WORK TASK —
The lines to transcribe begin with the one containing "2007-06-01 00:00:00.0 発売" and end with the last line below; reproduce them exactly, without the pictures.

[Items from a dataset]
↓

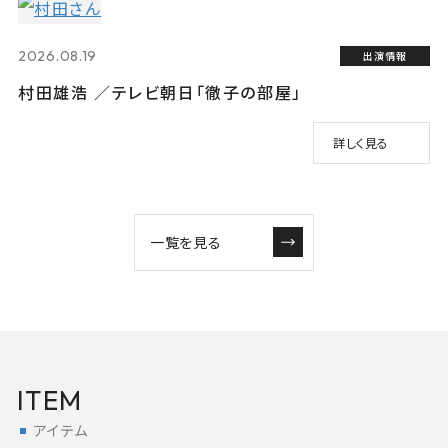
2026.08.19
出演情報
村田雄浩 ／テレビ朝日「徹子の部屋」
詳しく見る
一覧を見る
ITEM
アイテム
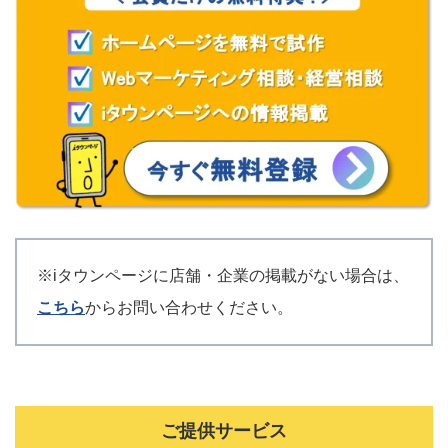
※iタウンページに店舗・企業の掲載がない場合は、
こちら
からお問い合わせください。
ご提供サービス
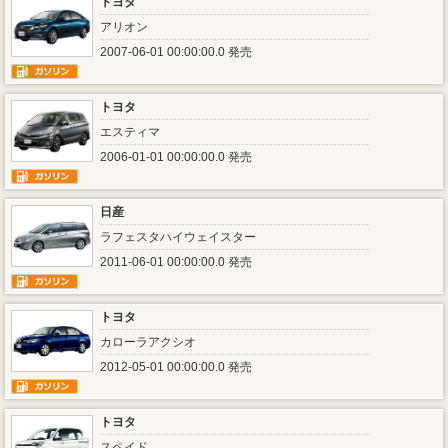
トヨタ
アリオン
2007-06-01 00:00:00.0 発売
トヨタ
エスティマ
2006-01-01 00:00:00.0 発売
日産
ラフェスタハイウェイスター
2011-06-01 00:00:00.0 発売
トヨタ
カローラアクシオ
2012-05-01 00:00:00.0 発売
トヨタ
スペイド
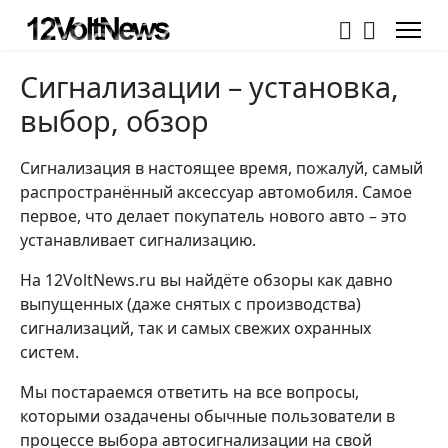
Сигнализации – установка,
выбор, обзор
Сигнализация в настоящее время, пожалуй, самый
распространённый аксессуар автомобиля. Самое
первое, что делает покупатель нового авто – это
устанавливает сигнализацию.
На 12VoltNews.ru вы найдёте обзоры как давно
выпущенных (даже снятых с производства)
сигнализаций, так и самых свежих охранных
систем.
Мы постараемся ответить на все вопросы,
которыми озадачены обычные пользователи в
процессе выбора автосигнализации на свой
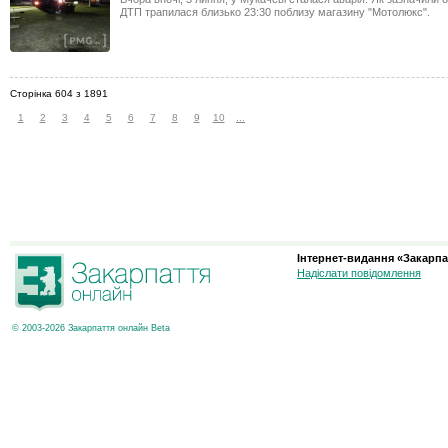
ДТП трапилася близько 23:30 поблизу магазину "Мотолюкс".
Сторінка 604 з 1891
1
2
3
4
5
6
7
8
9
10
...
Інтернет-видання «Закарпа
Надіслати повідомлення
© 2003-2026 Закарпаття онлайн Beta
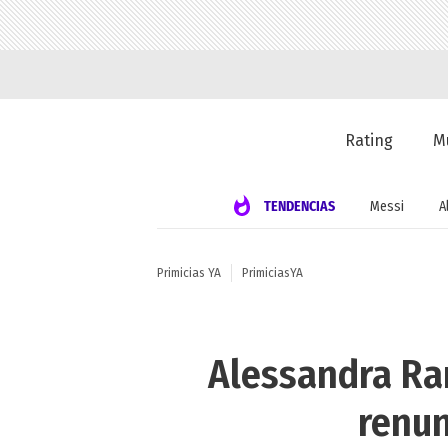
Rating
M
TENDENCIAS
Messi
A
Primicias YA
PrimiciasYA
Alessandra Ra
renun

↑

EXERCISE OUTPUT —
2007-06-01 00:00:00.0 発売
トヨタ
エスティマ
2006-01-01 00:00:00.0 発売
日産
ラフェスタハイウェイスター
2011-06-01 00:00:00.0 発売
トヨタ
カローラアクシオ
2012-05-01 00:00:00.0 発売
トヨタ
スペイド
Сигнализации – установка,
выбор, обзор
Сигнализация в настоящее время, пожалуй, самый
распространённый аксессуар автомобиля. Самое
первое, что делает покупатель нового авто – это
устанавливает сигнализацию.
На 12VoltNews.ru вы найдёте обзоры как давно
выпущенных (даже снятых с производства)
сигнализаций, так и самых свежих охранных
систем.
Мы постараемся ответить на все вопросы,
которыми озадачены обычные пользователи в
процессе выбора автосигнализации на свой
ДТП трапилася близько 23:30 поблизу магазину "Мотолюкс".
Сторінка 604 з 1891
1
2
3
4
5
6
7
8
9
10
...
Інтернет-видання «Закарпа
Надіслати повідомлення
© 2003-2026 Закарпаття онлайн Beta
Rating
M
TENDENCIAS
Messi
A
Primicias YA
PrimiciasYA
Alessandra Ra
renun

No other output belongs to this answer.